*Required work*. Start at the first line below and write out everything verbatim except the pictures.

*Data shown*.
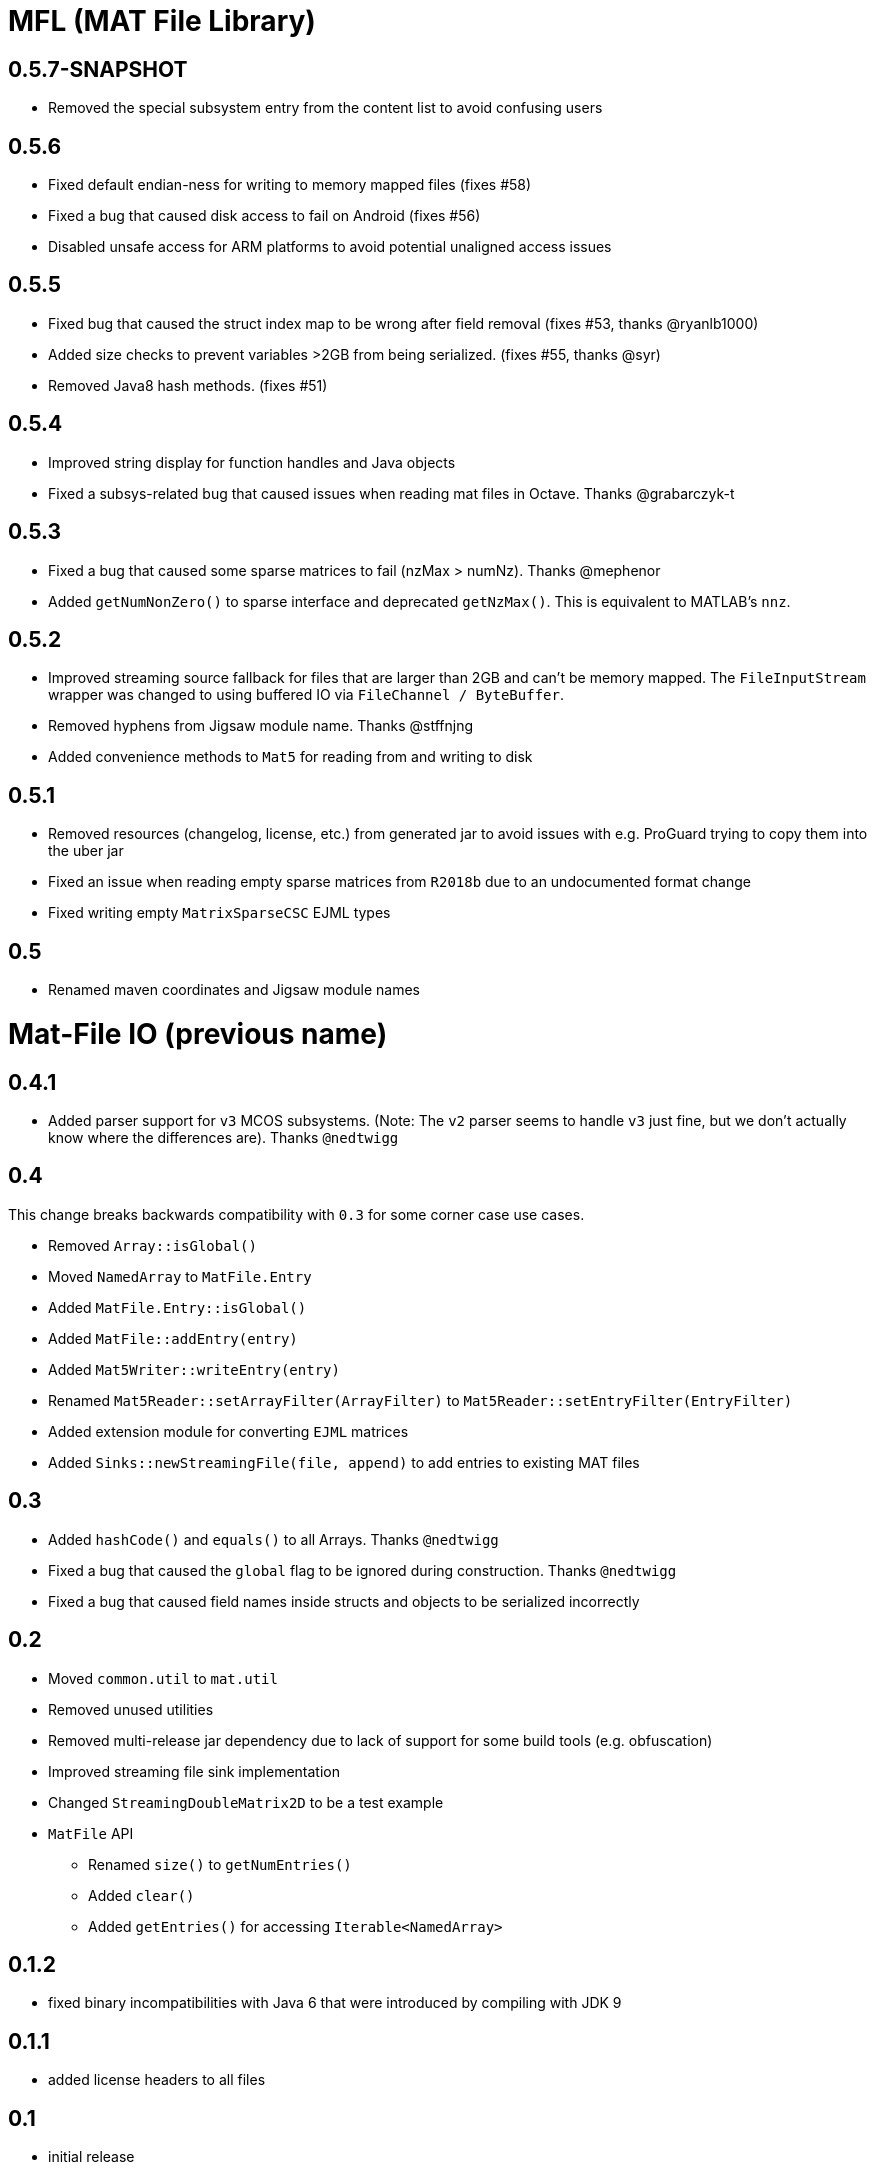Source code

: = MFL (MAT File Library)

== 0.5.7-SNAPSHOT
* Removed the special subsystem entry from the content list to avoid confusing users

== 0.5.6
* Fixed default endian-ness for writing to memory mapped files (fixes #58)
* Fixed a bug that caused disk access to fail on Android (fixes #56)
* Disabled unsafe access for ARM platforms to avoid potential unaligned access issues

== 0.5.5
* Fixed bug that caused the struct index map to be wrong after field removal (fixes #53, thanks @ryanlb1000)
* Added size checks to prevent variables >2GB from being serialized. (fixes #55, thanks @syr)
* Removed Java8 hash methods. (fixes #51)

== 0.5.4
* Improved string display for function handles and Java objects
* Fixed a subsys-related bug that caused issues when reading mat files in Octave. Thanks @grabarczyk-t

== 0.5.3
* Fixed a bug that caused some sparse matrices to fail (nzMax > numNz). Thanks @mephenor
* Added `getNumNonZero()` to sparse interface and deprecated `getNzMax()`. This is equivalent to MATLAB's `nnz`.

== 0.5.2

* Improved streaming source fallback for files that are larger than 2GB and can't be memory mapped. The `FileInputStream` wrapper was changed to using buffered IO via `FileChannel / ByteBuffer`.
* Removed hyphens from Jigsaw module name. Thanks @stffnjng
* Added convenience methods to `Mat5` for reading from and writing to disk

== 0.5.1
* Removed resources (changelog, license, etc.) from generated jar to avoid issues with e.g. ProGuard trying to copy them into the uber jar
* Fixed an issue when reading empty sparse matrices from `R2018b` due to an undocumented format change
* Fixed writing empty `MatrixSparseCSC` EJML types

== 0.5
* Renamed maven coordinates and Jigsaw module names

= Mat-File IO (previous name)

== 0.4.1
* Added parser support for `v3` MCOS subsystems. (Note: The `v2` parser seems to handle `v3` just fine, but we don't actually know where the differences are). Thanks `@nedtwigg`

== 0.4
This change breaks backwards compatibility with `0.3` for some corner case use cases.

* Removed `Array::isGlobal()`
* Moved `NamedArray` to `MatFile.Entry`
* Added `MatFile.Entry::isGlobal()`
* Added `MatFile::addEntry(entry)`
* Added `Mat5Writer::writeEntry(entry)`
* Renamed `Mat5Reader::setArrayFilter(ArrayFilter)` to `Mat5Reader::setEntryFilter(EntryFilter)`
* Added extension module for converting `EJML` matrices
* Added `Sinks::newStreamingFile(file, append)` to add entries to existing MAT files

== 0.3
* Added `hashCode()` and `equals()` to all Arrays. Thanks `@nedtwigg`
* Fixed a bug that caused the `global` flag to be ignored during construction. Thanks `@nedtwigg`
* Fixed a bug that caused field names inside structs and objects to be serialized incorrectly

== 0.2
* Moved `common.util` to `mat.util`
* Removed unused utilities
* Removed multi-release jar dependency due to lack of support for some build tools (e.g. obfuscation)
* Improved streaming file sink implementation
* Changed `StreamingDoubleMatrix2D` to be a test example
* `MatFile` API
** Renamed `size()` to `getNumEntries()`
** Added `clear()`
** Added `getEntries()` for accessing `Iterable<NamedArray>`

== 0.1.2
* fixed binary incompatibilities with Java 6 that were introduced by compiling with JDK 9

== 0.1.1
* added license headers to all files

== 0.1
* initial release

*Response to the exercise*.
Source code

: = MFL (MAT File Library)

== 0.5.7-SNAPSHOT
* Removed the special subsystem entry from the content list to avoid confusing users

== 0.5.6
* Fixed default endian-ness for writing to memory mapped files (fixes #58)
* Fixed a bug that caused disk access to fail on Android (fixes #56)
* Disabled unsafe access for ARM platforms to avoid potential unaligned access issues

== 0.5.5
* Fixed bug that caused the struct index map to be wrong after field removal (fixes #53, thanks @ryanlb1000)
* Added size checks to prevent variables >2GB from being serialized. (fixes #55, thanks @syr)
* Removed Java8 hash methods. (fixes #51)

== 0.5.4
* Improved string display for function handles and Java objects
* Fixed a subsys-related bug that caused issues when reading mat files in Octave. Thanks @grabarczyk-t

== 0.5.3
* Fixed a bug that caused some sparse matrices to fail (nzMax > numNz). Thanks @mephenor
* Added `getNumNonZero()` to sparse interface and deprecated `getNzMax()`. This is equivalent to MATLAB's `nnz`.

== 0.5.2

* Improved streaming source fallback for files that are larger than 2GB and can't be memory mapped. The `FileInputStream` wrapper was changed to using buffered IO via `FileChannel / ByteBuffer`.
* Removed hyphens from Jigsaw module name. Thanks @stffnjng
* Added convenience methods to `Mat5` for reading from and writing to disk

== 0.5.1
* Removed resources (changelog, license, etc.) from generated jar to avoid issues with e.g. ProGuard trying to copy them into the uber jar
* Fixed an issue when reading empty sparse matrices from `R2018b` due to an undocumented format change
* Fixed writing empty `MatrixSparseCSC` EJML types

== 0.5
* Renamed maven coordinates and Jigsaw module names

= Mat-File IO (previous name)

== 0.4.1
* Added parser support for `v3` MCOS subsystems. (Note: The `v2` parser seems to handle `v3` just fine, but we don't actually know where the differences are). Thanks `@nedtwigg`

== 0.4
This change breaks backwards compatibility with `0.3` for some corner case use cases.

* Removed `Array::isGlobal()`
* Moved `NamedArray` to `MatFile.Entry`
* Added `MatFile.Entry::isGlobal()`
* Added `MatFile::addEntry(entry)`
* Added `Mat5Writer::writeEntry(entry)`
* Renamed `Mat5Reader::setArrayFilter(ArrayFilter)` to `Mat5Reader::setEntryFilter(EntryFilter)`
* Added extension module for converting `EJML` matrices
* Added `Sinks::newStreamingFile(file, append)` to add entries to existing MAT files

== 0.3
* Added `hashCode()` and `equals()` to all Arrays. Thanks `@nedtwigg`
* Fixed a bug that caused the `global` flag to be ignored during construction. Thanks `@nedtwigg`
* Fixed a bug that caused field names inside structs and objects to be serialized incorrectly

== 0.2
* Moved `common.util` to `mat.util`
* Removed unused utilities
* Removed multi-release jar dependency due to lack of support for some build tools (e.g. obfuscation)
* Improved streaming file sink implementation
* Changed `StreamingDoubleMatrix2D` to be a test example
* `MatFile` API
** Renamed `size()` to `getNumEntries()`
** Added `clear()`
** Added `getEntries()` for accessing `Iterable<NamedArray>`

== 0.1.2
* fixed binary incompatibilities with Java 6 that were introduced by compiling with JDK 9

== 0.1.1
* added license headers to all files

== 0.1
* initial release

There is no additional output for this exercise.